## [Requirement]
Your answer must be the exact lines below, starting with the line with "right shoulder: (104, 138)" and going on through the line with "left shoulder: (906, 687)", both included, with no pictures.

## [Input for this task]
☆ ☆ ☆ ☆ ☆

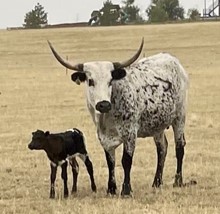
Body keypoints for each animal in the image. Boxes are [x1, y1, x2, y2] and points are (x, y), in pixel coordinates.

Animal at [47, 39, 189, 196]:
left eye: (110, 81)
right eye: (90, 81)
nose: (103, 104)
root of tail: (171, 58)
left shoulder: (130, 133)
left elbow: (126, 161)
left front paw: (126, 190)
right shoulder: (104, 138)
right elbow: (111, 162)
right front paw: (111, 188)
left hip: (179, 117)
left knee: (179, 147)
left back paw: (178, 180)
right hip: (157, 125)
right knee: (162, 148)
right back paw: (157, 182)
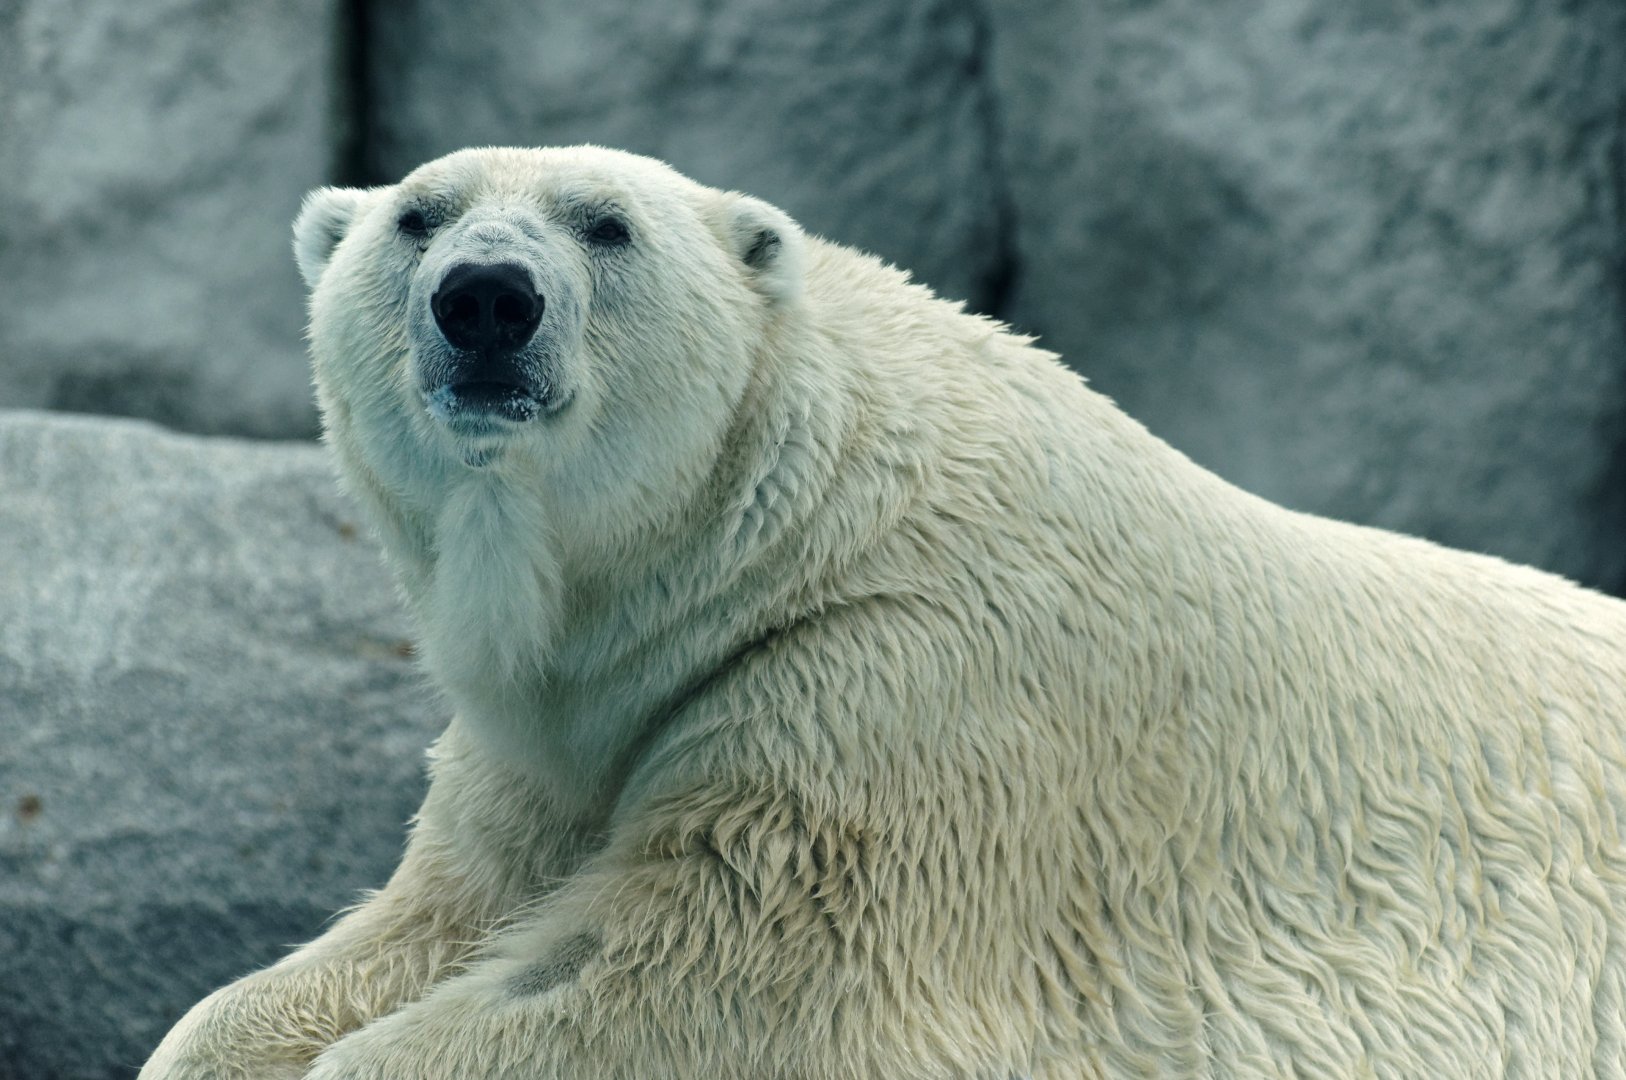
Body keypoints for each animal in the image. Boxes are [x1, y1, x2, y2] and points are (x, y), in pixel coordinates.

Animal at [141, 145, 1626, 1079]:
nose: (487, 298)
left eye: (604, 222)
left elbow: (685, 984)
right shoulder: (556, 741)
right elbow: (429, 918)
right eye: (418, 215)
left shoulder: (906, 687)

☆ ☆ ☆ ☆ ☆

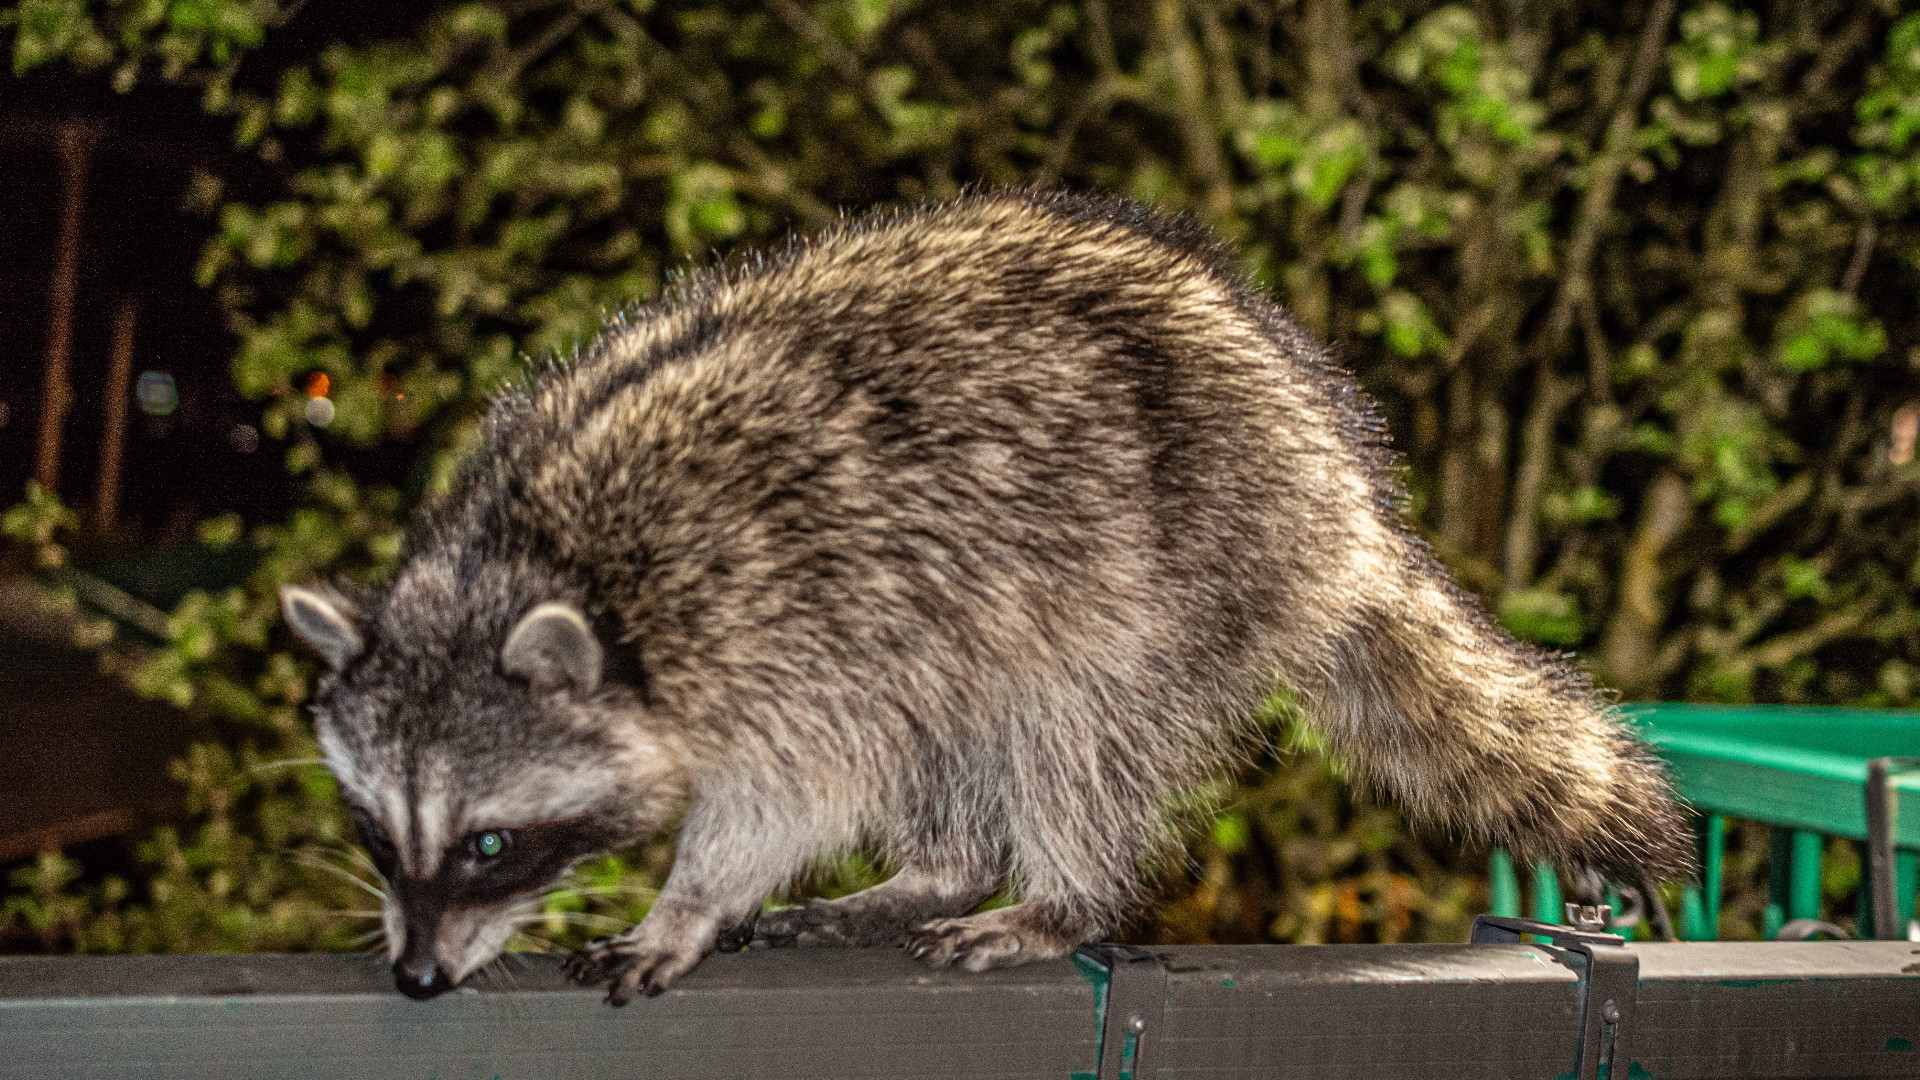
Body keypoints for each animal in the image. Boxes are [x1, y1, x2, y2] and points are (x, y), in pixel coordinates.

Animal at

☆ ☆ ☆ ☆ ☆

## [Solved problem]
right shoulder: (104, 138)
right elbow: (111, 162)
right front paw: (111, 188)
left hip: (179, 117)
left knee: (179, 147)
left back paw: (178, 180)
right hip: (157, 125)
right knee: (162, 148)
right back paw: (157, 182)
Body keypoints for each animal in the image. Boxes are [x1, y1, x2, y2] and points are (x, y), in pixel coordinates.

Animal at [141, 145, 1626, 1079]:
nose: (487, 298)
left eye: (604, 222)
left elbow: (685, 984)
right shoulder: (556, 741)
right elbow: (429, 918)
right eye: (418, 215)
left shoulder: (906, 687)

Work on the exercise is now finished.